D.L. Wilson’s Unholy Grail is a pale imitation of Dan Brown’s biggest novel to date. The plot is essentially the same, and while the outcome is slightly different, the result is a book that readers will feel like they’ve already been through. The writing is tighter, though, and the book does have a better pace, with plot twists that aren’t entirely obvious.

This twist on the concept of Jesus and Mary Magdalene involves more secret groups and organizations. But all the groups are out to keep the secret a secret, with no real villain wanting to tell the world the truth.
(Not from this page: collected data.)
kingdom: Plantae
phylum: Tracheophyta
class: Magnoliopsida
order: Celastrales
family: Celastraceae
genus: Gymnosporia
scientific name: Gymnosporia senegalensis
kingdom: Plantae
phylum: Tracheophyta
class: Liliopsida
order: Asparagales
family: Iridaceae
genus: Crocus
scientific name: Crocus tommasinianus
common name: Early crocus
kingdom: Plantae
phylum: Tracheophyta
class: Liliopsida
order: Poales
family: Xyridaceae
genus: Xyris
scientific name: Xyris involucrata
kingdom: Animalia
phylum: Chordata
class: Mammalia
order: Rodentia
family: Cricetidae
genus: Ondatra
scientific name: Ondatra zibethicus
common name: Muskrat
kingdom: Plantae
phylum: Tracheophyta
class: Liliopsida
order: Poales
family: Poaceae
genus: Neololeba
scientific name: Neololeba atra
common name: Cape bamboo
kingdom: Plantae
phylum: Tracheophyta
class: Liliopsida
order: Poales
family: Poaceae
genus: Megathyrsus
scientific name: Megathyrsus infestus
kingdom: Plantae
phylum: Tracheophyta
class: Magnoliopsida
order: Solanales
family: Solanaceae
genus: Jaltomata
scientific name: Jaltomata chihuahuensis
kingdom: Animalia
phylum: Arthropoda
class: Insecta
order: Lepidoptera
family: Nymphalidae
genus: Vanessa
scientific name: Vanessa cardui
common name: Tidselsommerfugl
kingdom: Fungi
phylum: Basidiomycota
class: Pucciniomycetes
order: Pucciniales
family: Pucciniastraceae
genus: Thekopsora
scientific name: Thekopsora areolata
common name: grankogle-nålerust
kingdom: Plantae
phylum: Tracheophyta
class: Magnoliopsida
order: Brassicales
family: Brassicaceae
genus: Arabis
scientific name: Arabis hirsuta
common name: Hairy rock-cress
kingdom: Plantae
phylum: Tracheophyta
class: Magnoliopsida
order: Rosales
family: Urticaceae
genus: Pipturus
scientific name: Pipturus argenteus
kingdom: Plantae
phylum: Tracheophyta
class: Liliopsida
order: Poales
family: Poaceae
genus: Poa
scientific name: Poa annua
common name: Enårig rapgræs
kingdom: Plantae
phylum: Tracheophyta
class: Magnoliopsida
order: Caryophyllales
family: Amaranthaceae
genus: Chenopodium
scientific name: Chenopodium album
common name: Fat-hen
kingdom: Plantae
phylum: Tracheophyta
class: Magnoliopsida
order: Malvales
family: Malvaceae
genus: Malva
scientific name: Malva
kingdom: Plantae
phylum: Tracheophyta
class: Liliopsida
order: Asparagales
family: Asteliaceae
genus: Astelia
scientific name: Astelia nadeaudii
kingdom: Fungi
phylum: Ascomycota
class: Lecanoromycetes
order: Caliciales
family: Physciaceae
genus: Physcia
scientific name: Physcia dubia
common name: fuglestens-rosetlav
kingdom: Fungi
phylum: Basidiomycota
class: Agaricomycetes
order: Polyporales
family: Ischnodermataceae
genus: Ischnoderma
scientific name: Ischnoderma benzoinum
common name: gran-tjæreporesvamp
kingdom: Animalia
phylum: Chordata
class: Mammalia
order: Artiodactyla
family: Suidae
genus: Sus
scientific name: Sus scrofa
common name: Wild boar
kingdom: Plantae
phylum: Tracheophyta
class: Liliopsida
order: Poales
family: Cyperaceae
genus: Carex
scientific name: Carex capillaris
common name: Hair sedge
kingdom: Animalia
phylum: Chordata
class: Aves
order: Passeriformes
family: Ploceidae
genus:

Here’s a quick synopsis of how the book starts: Father Joseph Romano and Professor Brittany Hamar are the two main characters, joined on a quest to discover the truth about the supposed child of Jesus and Mary. They both receive mysterious phone calls about a manuscript that will be delivered to them at a train station. The Professor gets shot, the gunman flees after planting the gun on the Jesuit priest, who forgets he has it until much later. He then turns it over to the police—who then let him go after only a few questions. Can you understand why I don’t think the story is very well written? But I forgot to mention that there’s someone running around the globe murdering seemingly unconnected priests and posing them nude in the position of the stigmata. Not exactly believable, even for a first novel.

Wilson does give the book a good pace and tries to keep the plot easier to follow than Dan Brown did with DaVinci. But he never really creates a sense of suspense or gives his characters any depth. The plot can only go in a limited number of directions, and that’s one of the things that holds this book back as a thriller. The plot has been done too many times (and frankly better) recently for this book to have a chance to make an impression on readers with limited attention spans.